• [DATA EXTRACTS]:
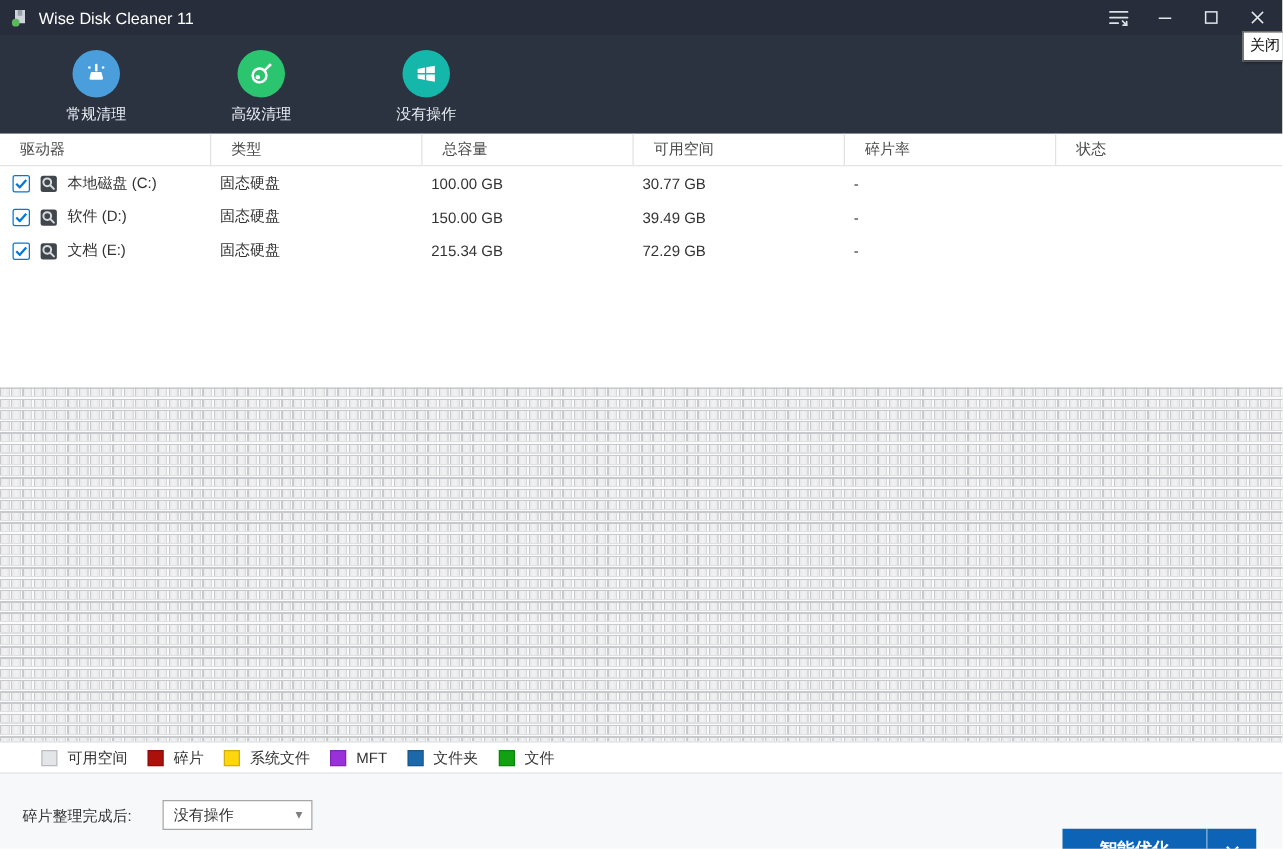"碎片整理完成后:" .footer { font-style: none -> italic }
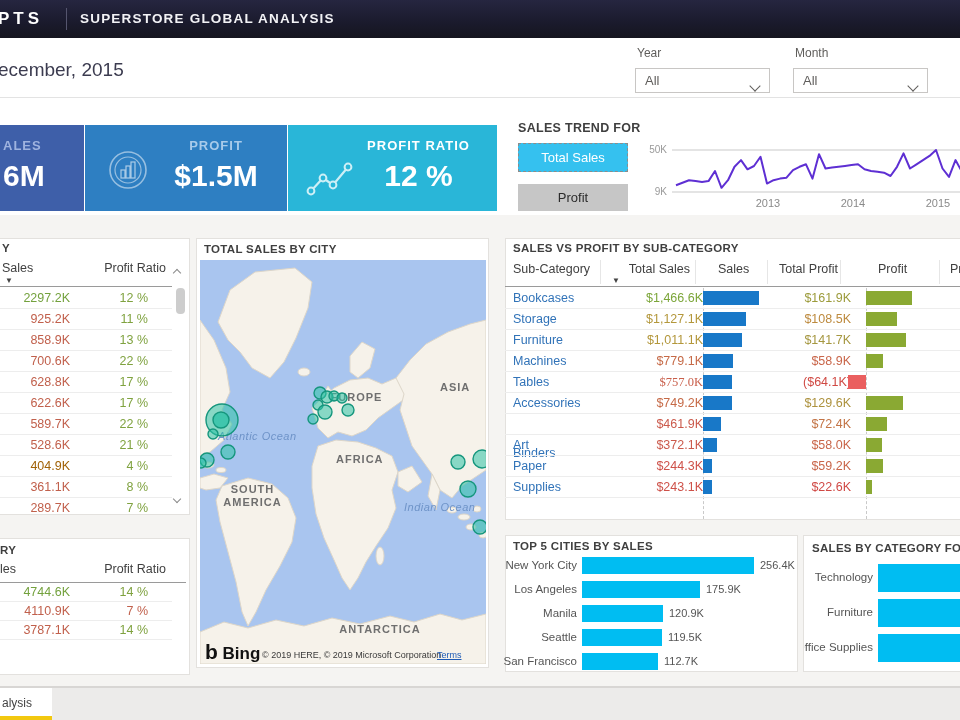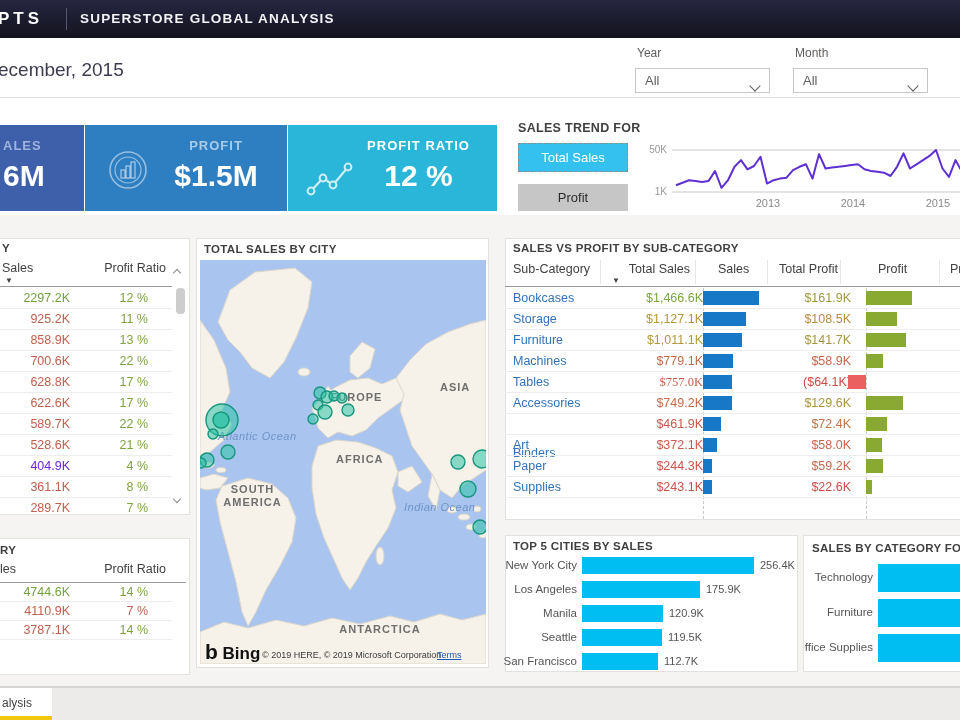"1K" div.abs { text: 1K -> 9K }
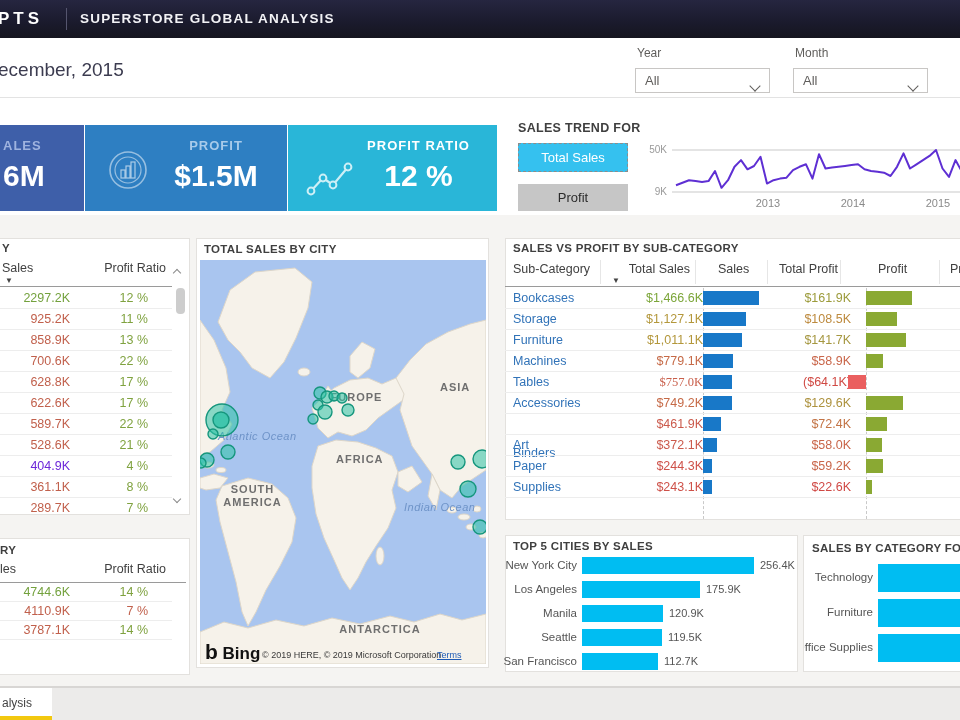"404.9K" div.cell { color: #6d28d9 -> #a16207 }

==

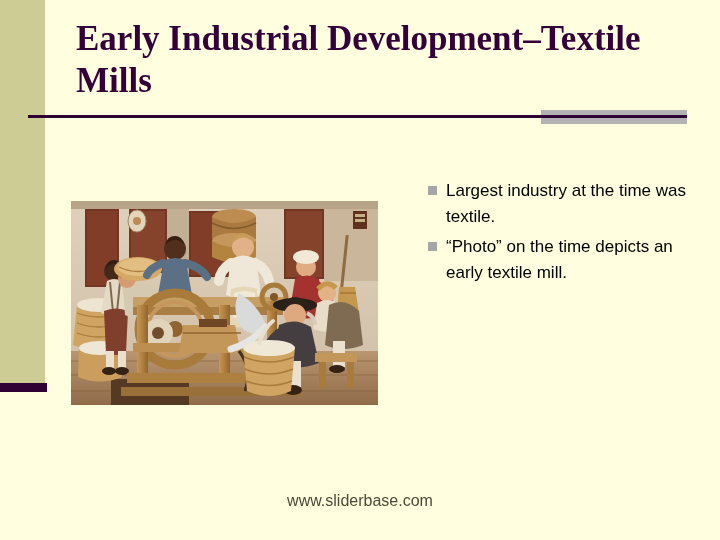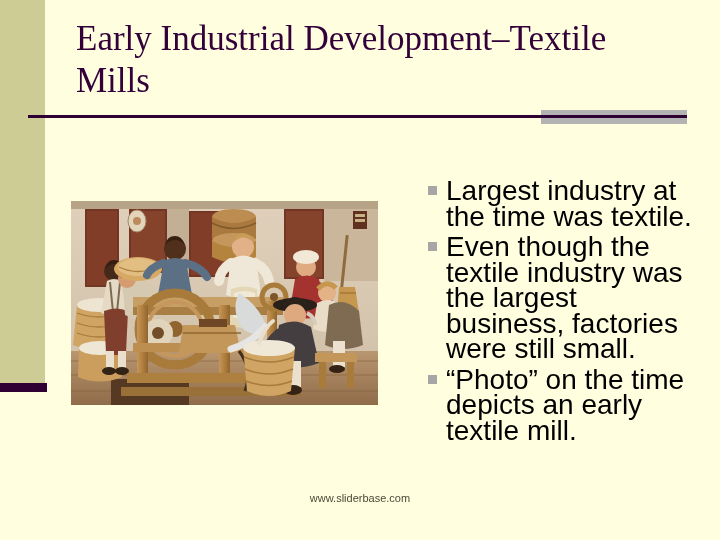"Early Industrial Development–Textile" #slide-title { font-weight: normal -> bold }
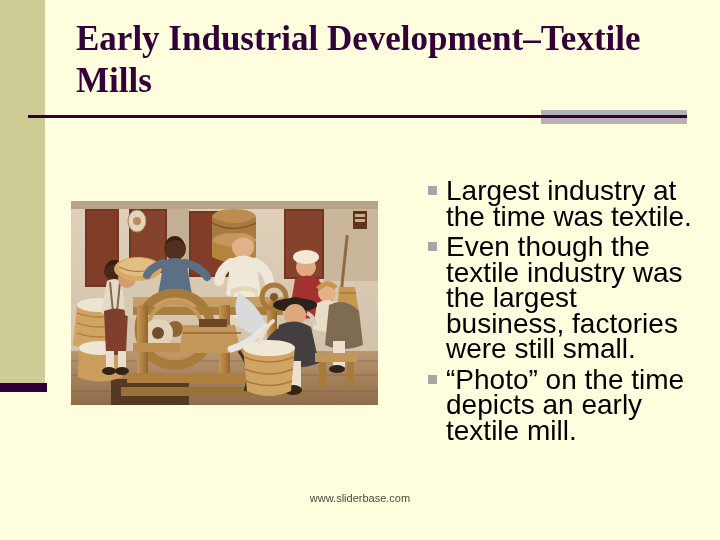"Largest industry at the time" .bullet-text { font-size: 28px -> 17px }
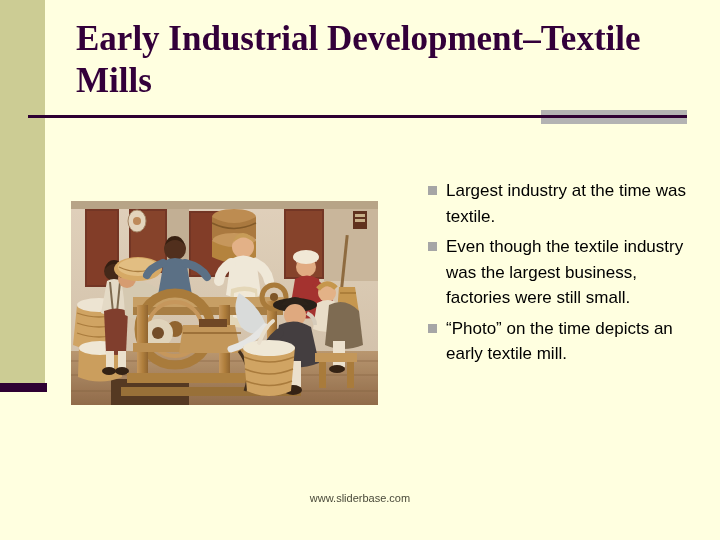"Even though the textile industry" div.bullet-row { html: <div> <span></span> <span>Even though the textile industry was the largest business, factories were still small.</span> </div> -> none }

• [REQUIREMENT]: Within these entries, output exactly the lines starting at the one with "font-style: none ->" and finishing at the one with "color: #6d28d9 ->". Leave pictures out of the output.

• [TASK ANSWER]:
"碎片整理完成后:" .footer { font-style: none -> italic }
"1K" div.abs { text: 1K -> 9K }
"404.9K" div.cell { color: #6d28d9 -> #a16207 }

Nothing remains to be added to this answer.